Confiança da indústria cai e chega ao menor nível da série histórica
Icei recuou 1,4 ponto em setembro, para 44,9 pontos, e mantém empresários pessimistas pelo 21º mês consecutivo, segundo a CNI
Créditos: CNI/José Paulo Lacerda
A confiança dos empresários industriais voltou a cair em setembro. O Índice de Confiança do Empresário Industrial (Icei), divulgado nesta segunda-feira (14) pela Confederação Nacional da Indústria (CNI), recuou 1,4 ponto, passando de 46,3 para 44,9 pontos.
O indicador permanece abaixo dos 50 pontos, linha que separa confiança de pessimismo. Com o resultado, a indústria completa 21 meses consecutivos sem confiança. Segundo a CNI, é o período mais longo nessa situação já registrado pela série, considerando os anos de 2015 e 2016.
A queda ocorreu nos dois componentes do índice. Tanto a avaliação dos empresários sobre as condições atuais quanto as expectativas para os próximos meses pioraram em setembro.

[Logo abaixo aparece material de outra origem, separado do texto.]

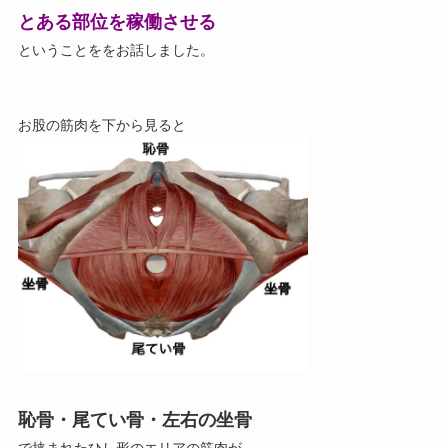
とある部位を稼働させる
ということををお話しました。
お股の筋肉を下から見ると
恥骨・尾てい骨・左右の坐骨
で挟まれたひし形のエリアの筋肉が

“Essa queda foi generalizada, verificada em todos os componentes do índice, tanto a avaliação das condições correntes quanto as expectativas”, afirmou Marcelo Azevedo, gerente de Análise Econômica da CNI.
Economia pesa sobre confiança
A avaliação dos empresários sobre a situação econômica brasileira foi um dos principais fatores para a queda do indicador.
O índice que mede a percepção sobre as condições atuais da economia caiu 3,6 pontos, de 36,6 para 33 pontos.
Já o Índice de Condições Atuais recuou 2,5 pontos, passando de 42,7 para 40,2 pontos.
Entre os principais resultados estão:
-
Condições atuais: 40,2 pontos, queda de 2,5 pontos;
-
Economia brasileira: 33 pontos, recuo de 3,6 pontos;
-
Condições das empresas: 43,8 pontos, queda de 1,9 ponto.
Os números mostram que a avaliação negativa não ficou restrita à economia do país. A percepção sobre a situação das próprias empresas também piorou no mês.
Expectativas para os próximos meses também recuam
As perspectivas para os próximos meses também ficaram menos favoráveis. O Índice de Expectativas caiu 0,9 ponto, de 48,1 para 47,2 pontos.
A expectativa em relação ao futuro da economia brasileira recuou de 39,7 para 39,1 pontos. Já a avaliação sobre o futuro das próprias empresas caiu 1 ponto, de 52,3 para 51,3 pontos.
Os resultados foram:
-
Índice de Expectativas: 47,2 pontos, queda de 0,9 ponto;
-
Futuro da economia: 39,1 pontos, recuo de 0,6 ponto;
-
Expectativas para as empresas: 51,3 pontos, queda de 1 ponto.
Mesmo com a queda, a expectativa dos empresários em relação às próprias empresas permaneceu acima dos 50 pontos. Já as perspectivas para a economia brasileira continuaram na faixa de pessimismo.
Desconfiança continua entre empresários
Para a CNI, as altas registradas pelo Icei em alguns momentos de 2026 não foram suficientes para mudar o cenário de desconfiança no setor industrial.
Segundo a entidade, as melhorias observadas ao longo do ano foram pontuais e não alteraram de forma significativa o quadro geral. A falta de confiança continua disseminada entre os empresários industriais.
A pesquisa de setembro ouviu 1.186 empresas industriais entre os dias 1º e 8 de setembro de 2026. Foram entrevistadas 475 pequenas empresas, 441 médias e 270 grandes empresas.